Trata-se do Projeto de Lei Complementar nº 79/2004. O dispositivo votado estabelece como privativas de jornalistas, entre outras nos termos do Decreto-lei nº 972, de 17 de outubro de 1969, as funções de comentarista, coordenador de pesquisa, arquivista-pesquisador, revisor, ilustrador e até a de professor de jornalismo. Sem falar na atividade de assessor de imprensa, que em muitos países exige desincompatibilização com a função de jornalista.
Antes de ir ao Senado, essa proposta, de autoria do deputado Pastor Amarildo (PSC-TO), foi aprovada praticamente sem discussões nem emendas na Câmara dos Deputados na sua forma inicial, a do Projeto de Lei nº 708/2003.
Relação delicada
O dispositivo que acaba de ser aprovado corresponde, na verdade, a uma parte da proposta de criação do CFJ em sua versão original, de 2002. Essa parte foi suprimida em outubro de 2003, no mesmo ano em que o deputado Pastor Amarildo apresentou seu projeto de lei. Em outras palavras, a proposta do parlamentar permitiu aliviar o conteúdo do anteprojeto do CFJ a ser encaminhado ao Governo Federal para envio ao Congresso — pois a iniciativa de leis de criação de autarquias é de competência exclusiva do Executivo.

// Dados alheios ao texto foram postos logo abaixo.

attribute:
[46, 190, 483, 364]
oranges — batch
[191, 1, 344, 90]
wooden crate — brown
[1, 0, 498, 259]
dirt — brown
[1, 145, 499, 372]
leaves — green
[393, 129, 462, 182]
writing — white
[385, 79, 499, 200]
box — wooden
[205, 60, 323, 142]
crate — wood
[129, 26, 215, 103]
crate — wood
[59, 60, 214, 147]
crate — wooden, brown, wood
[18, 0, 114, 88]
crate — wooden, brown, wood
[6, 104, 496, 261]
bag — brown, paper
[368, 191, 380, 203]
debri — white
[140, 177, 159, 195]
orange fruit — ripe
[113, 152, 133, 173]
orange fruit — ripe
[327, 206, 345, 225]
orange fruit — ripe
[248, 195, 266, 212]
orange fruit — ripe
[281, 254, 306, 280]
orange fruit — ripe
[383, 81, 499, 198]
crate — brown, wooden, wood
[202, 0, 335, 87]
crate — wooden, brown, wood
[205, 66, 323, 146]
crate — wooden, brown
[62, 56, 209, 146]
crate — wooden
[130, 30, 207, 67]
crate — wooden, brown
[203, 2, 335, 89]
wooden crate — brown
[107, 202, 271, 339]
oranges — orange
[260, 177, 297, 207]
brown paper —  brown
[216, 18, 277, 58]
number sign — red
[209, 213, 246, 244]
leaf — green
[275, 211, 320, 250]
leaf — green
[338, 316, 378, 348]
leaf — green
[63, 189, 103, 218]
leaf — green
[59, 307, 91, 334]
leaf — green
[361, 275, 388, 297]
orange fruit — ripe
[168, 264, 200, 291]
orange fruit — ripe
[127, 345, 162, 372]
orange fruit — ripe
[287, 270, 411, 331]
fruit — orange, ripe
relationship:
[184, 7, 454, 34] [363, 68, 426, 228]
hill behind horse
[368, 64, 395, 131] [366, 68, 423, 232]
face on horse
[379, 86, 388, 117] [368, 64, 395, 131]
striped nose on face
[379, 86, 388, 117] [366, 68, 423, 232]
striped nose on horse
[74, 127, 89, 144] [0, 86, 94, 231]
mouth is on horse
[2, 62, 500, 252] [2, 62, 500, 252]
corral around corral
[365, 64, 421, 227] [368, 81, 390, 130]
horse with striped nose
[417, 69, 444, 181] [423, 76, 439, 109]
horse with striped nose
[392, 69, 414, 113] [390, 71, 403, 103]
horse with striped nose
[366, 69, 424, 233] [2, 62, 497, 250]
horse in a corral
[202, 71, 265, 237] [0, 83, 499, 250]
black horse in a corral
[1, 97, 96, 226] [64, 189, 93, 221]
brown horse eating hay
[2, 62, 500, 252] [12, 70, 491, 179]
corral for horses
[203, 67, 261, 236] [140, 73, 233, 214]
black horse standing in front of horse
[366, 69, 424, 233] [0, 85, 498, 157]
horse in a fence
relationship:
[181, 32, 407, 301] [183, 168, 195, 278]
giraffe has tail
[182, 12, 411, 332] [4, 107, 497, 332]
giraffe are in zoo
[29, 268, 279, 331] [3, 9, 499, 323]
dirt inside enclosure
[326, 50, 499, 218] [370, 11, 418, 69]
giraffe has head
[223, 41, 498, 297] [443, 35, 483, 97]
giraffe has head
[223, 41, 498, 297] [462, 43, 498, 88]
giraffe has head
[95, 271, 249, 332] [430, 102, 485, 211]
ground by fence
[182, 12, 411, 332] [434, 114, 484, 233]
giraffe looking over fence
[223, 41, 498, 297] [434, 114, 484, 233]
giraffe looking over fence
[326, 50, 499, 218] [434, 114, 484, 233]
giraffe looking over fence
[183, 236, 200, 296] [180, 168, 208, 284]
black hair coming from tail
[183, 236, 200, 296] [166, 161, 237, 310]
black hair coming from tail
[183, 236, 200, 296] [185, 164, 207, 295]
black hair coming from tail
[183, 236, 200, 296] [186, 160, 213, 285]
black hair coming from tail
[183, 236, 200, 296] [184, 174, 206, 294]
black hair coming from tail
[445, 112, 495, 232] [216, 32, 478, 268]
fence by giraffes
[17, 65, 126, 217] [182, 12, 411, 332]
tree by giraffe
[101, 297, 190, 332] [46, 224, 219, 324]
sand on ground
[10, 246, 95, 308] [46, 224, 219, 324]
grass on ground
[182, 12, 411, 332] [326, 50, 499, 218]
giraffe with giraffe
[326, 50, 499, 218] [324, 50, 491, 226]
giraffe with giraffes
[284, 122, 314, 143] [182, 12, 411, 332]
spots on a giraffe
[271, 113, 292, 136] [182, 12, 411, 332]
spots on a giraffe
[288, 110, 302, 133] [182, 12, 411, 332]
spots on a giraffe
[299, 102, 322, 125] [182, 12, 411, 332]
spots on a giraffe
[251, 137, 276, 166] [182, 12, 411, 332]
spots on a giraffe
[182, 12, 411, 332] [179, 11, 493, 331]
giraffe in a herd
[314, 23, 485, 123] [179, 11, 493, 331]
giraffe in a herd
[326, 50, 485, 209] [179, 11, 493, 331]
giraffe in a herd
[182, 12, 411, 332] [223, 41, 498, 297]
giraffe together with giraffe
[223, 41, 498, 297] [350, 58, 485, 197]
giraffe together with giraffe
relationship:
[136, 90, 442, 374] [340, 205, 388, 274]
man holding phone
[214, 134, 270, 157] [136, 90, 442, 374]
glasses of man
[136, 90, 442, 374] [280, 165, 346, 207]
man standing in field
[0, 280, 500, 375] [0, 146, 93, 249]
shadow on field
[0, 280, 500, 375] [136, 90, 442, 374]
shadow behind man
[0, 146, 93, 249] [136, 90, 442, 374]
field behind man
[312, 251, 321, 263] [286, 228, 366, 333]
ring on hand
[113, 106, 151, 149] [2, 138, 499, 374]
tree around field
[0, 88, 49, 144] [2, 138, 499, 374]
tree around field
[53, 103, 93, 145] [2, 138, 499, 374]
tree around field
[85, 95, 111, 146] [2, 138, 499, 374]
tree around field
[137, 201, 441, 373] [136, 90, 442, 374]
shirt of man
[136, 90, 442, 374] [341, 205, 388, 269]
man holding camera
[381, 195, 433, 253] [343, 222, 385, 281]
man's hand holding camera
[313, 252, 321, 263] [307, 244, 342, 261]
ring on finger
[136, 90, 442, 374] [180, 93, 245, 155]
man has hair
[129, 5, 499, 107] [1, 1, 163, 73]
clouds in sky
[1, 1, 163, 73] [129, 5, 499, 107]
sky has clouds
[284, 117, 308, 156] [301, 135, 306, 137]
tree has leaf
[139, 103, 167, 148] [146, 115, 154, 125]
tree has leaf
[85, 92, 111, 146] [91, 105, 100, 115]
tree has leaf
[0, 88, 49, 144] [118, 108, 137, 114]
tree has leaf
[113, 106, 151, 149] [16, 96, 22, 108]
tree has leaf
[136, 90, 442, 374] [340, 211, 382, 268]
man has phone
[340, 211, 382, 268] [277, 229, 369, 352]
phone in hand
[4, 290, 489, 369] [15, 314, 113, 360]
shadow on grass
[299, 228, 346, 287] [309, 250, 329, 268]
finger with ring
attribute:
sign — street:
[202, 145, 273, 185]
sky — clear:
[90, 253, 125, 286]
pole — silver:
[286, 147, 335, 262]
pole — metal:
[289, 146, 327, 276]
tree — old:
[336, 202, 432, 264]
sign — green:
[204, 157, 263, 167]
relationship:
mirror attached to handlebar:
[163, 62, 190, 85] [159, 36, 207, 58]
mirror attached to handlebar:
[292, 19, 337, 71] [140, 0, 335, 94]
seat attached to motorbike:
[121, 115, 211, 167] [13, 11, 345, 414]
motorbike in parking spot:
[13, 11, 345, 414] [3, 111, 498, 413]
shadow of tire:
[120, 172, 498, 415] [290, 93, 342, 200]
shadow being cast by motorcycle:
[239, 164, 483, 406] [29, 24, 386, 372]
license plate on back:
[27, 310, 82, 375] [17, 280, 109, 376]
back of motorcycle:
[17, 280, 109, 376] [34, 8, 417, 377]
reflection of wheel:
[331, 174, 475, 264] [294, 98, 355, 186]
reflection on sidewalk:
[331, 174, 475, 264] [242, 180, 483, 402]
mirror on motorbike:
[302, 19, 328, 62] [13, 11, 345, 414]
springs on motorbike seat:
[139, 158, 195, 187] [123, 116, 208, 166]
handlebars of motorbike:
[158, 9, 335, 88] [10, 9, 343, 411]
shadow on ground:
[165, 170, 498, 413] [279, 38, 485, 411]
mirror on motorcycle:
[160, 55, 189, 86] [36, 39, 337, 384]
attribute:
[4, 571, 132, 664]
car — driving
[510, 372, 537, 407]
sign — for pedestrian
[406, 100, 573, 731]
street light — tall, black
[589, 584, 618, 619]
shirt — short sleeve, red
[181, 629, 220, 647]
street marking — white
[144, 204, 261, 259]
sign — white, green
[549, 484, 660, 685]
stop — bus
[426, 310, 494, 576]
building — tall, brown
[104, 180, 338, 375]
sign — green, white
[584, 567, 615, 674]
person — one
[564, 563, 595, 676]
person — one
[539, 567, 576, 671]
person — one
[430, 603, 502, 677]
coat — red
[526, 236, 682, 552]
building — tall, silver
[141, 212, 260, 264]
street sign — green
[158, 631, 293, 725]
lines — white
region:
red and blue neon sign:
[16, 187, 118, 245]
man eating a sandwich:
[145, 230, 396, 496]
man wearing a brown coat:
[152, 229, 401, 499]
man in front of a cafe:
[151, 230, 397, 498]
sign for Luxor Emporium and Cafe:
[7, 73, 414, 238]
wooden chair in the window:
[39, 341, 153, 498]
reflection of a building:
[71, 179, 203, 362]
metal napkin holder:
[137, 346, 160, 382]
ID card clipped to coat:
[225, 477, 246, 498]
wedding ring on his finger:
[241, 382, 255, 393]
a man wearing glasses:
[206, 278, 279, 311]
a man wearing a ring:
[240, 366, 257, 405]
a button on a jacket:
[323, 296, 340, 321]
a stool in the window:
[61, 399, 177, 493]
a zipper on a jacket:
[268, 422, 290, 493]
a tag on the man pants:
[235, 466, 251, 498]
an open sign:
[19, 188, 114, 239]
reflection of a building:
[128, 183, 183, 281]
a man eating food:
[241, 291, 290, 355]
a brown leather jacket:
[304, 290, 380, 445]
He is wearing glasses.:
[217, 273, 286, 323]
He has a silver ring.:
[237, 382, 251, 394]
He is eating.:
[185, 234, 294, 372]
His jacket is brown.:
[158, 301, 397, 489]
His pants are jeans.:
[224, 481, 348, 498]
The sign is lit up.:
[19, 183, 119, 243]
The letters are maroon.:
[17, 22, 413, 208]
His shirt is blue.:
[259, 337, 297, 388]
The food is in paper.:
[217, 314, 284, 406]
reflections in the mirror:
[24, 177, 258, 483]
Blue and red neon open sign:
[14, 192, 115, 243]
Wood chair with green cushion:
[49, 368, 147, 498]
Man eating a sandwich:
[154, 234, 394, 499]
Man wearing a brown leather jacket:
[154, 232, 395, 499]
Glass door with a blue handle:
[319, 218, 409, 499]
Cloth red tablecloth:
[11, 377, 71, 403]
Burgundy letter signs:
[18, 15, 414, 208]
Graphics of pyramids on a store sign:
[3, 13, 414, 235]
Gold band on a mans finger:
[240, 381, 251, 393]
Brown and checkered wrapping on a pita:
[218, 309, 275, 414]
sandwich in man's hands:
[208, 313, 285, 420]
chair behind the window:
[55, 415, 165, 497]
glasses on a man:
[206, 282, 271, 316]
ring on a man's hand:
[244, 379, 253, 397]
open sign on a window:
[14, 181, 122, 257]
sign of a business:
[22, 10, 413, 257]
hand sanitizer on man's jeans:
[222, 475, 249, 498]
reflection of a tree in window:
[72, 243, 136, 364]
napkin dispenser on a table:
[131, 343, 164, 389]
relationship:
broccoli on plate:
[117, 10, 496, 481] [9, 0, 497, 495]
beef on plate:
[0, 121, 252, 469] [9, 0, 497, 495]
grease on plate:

Em 2004, na terceira versão do anteprojeto do CFJ, elaborada pelo Ministério do Trabalho e do Emprego em parceria com a Fenaj, foi suprimido outro dispositivo polêmico estabelecido pelo Decreto-lei 972/1969: a obrigatoriedade da formação superior específica em jornalismo para o exercício da profissão, que não existe em nenhum dos países em que o jornalismo tem importância para as instituições.
Com a recente aprovação no Senado, a Fenaj e os sindicatos a ela associados lograram um primeiro êxito em sua tática de enxugar ou de tornar menos explícitos os temas mais polêmicos da proposta do CFJ, como apontei em outro artigo, em 2004: controle e fiscalização das empresas jornalísticas, a definição das funções da carreira e a exigência do diploma de jornalismo para ingresso na profissão, e a delicada relação entre a ética profissional dos jornalistas e a atribuição do chamado ‘poder de polícia’ [ver ‘Como a Fenaj esvaziou o debate sobre o CFJ‘, neste Observatório, 28/9/2004].
Junta militar
A forma com a qual foi retirado da Câmara dos Deputados o projeto de lei do CFJ chocou até mesmo muitos opositores da iniciativa da criação desse órgão. Acreditava-se que, bem ou mal, a colocação desse tema na pauta do Legislativo havia provocado uma discussão que era necessária sobre a regulamentação da profissão de jornalista no Brasil. Acuado pela ferrenha oposição das empresas de comunicação, o governo acabou cedendo às pressões e retirou o projeto.
Se, por um lado, o patronato se mostrou intransigentemente disposto a matar o problema sem discussão, por outro lado, os sindicalistas também deixaram claro mais uma vez que não se incomodam em apelar para a astúcia em detrimento do debate.
Ironicamente, no antagonismo entre capital e trabalho ao sul do Equador, o lado sindical atua para revigorar um decreto-lei que, não bastasse ser considerado por eminentes juristas como não recepcionado pela Constituição de 1988, também não se fundamenta em nenhuma lei, mas apenas no AI-5 e no AI-16; e também não foi assinado por nenhum presidente, mas somente pela junta militar que governou o país com o Congresso Nacional fechado.